ASSIGNMENT
From the data that follows, copy every line with the string "media".

SOURCE RECORDS
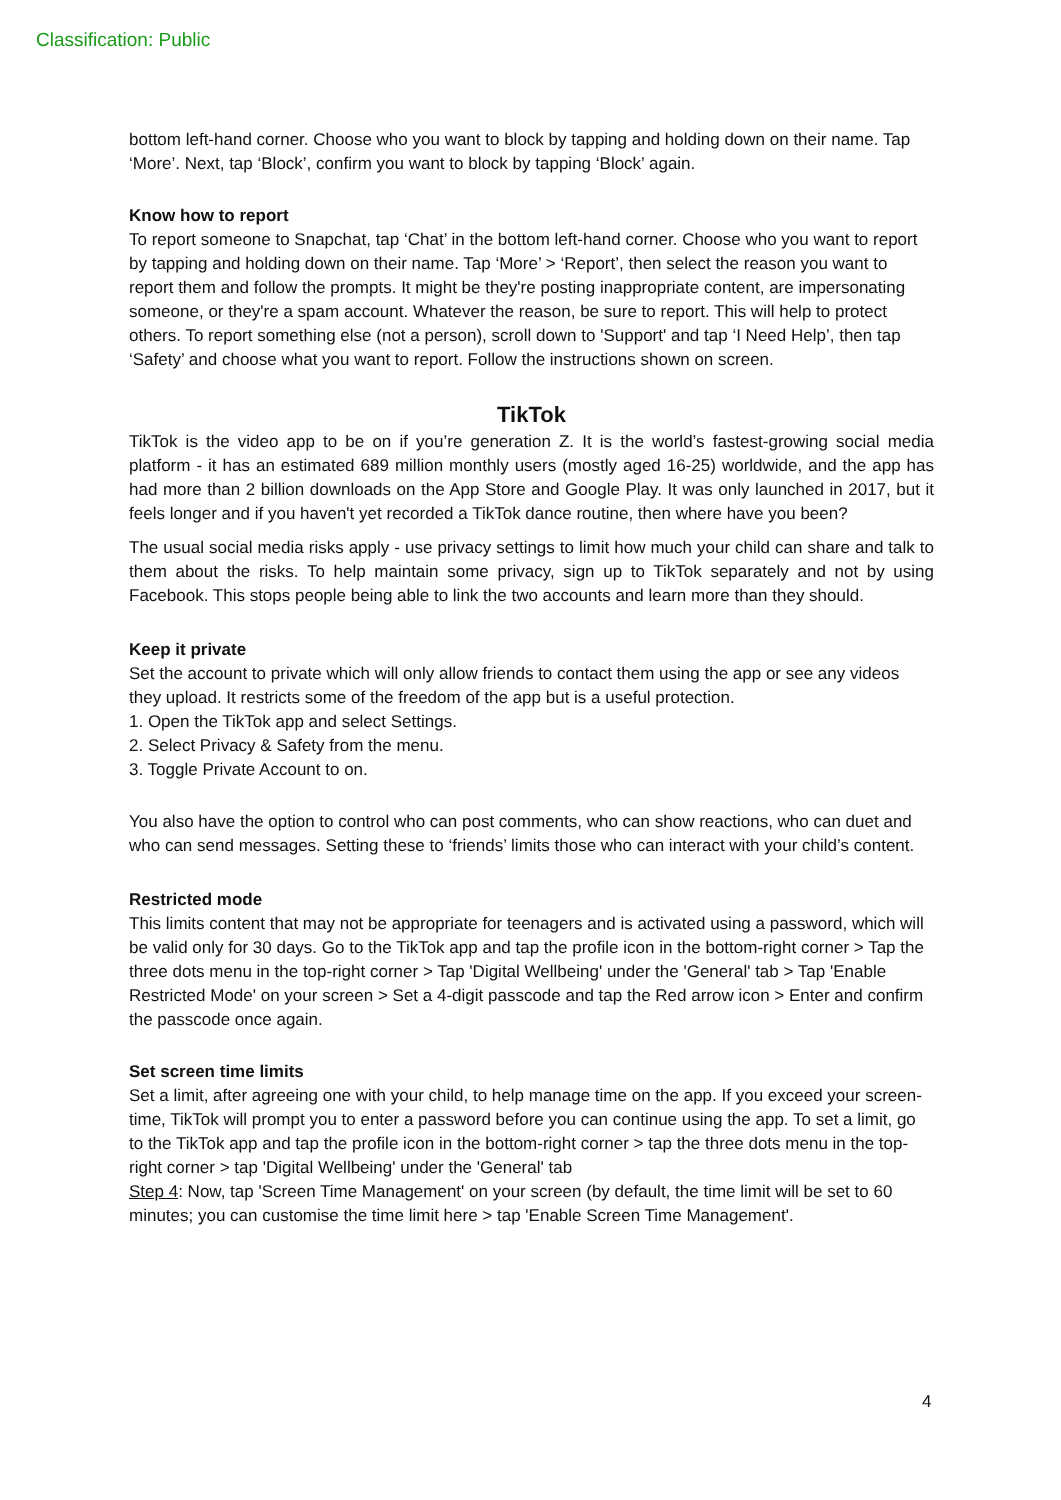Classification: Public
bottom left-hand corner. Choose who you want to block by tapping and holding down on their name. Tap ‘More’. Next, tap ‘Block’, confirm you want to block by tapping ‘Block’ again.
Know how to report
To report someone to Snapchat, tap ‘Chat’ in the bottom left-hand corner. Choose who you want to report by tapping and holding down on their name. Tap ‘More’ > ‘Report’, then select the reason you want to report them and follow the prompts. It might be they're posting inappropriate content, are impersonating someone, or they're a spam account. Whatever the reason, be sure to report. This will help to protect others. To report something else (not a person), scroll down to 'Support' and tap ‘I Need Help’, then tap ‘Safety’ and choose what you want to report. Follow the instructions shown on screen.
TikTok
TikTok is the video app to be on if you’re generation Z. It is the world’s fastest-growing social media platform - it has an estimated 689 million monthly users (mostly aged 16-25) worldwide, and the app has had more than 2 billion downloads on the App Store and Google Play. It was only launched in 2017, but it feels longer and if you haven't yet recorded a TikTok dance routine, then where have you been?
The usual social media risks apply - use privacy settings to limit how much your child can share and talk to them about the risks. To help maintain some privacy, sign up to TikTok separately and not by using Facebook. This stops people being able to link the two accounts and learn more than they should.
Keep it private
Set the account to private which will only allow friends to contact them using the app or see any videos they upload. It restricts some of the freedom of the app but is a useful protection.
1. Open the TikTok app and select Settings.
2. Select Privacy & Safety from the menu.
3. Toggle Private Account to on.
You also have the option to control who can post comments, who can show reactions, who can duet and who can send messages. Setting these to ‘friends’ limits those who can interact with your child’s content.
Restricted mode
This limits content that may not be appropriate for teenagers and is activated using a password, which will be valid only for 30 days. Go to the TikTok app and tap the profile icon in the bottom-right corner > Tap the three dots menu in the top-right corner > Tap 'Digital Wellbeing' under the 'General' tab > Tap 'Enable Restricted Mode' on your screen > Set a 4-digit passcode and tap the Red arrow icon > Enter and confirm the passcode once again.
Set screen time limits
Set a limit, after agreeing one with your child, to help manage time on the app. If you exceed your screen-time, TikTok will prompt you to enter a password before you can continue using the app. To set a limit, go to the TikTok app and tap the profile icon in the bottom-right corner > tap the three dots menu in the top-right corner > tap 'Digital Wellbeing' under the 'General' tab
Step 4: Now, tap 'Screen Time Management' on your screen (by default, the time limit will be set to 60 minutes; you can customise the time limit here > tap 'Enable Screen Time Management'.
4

RESULT FOR THIS EXERCISE
TikTok is the video app to be on if you’re generation Z. It is the world’s fastest-growing social media platform - it has an estimated 689 million monthly users (mostly aged 16-25) worldwide, and the app has had more than 2 billion downloads on the App Store and Google Play. It was only launched in 2017, but it feels longer and if you haven't yet recorded a TikTok dance routine, then where have you been?
The usual social media risks apply - use privacy settings to limit how much your child can share and talk to them about the risks. To help maintain some privacy, sign up to TikTok separately and not by using Facebook. This stops people being able to link the two accounts and learn more than they should.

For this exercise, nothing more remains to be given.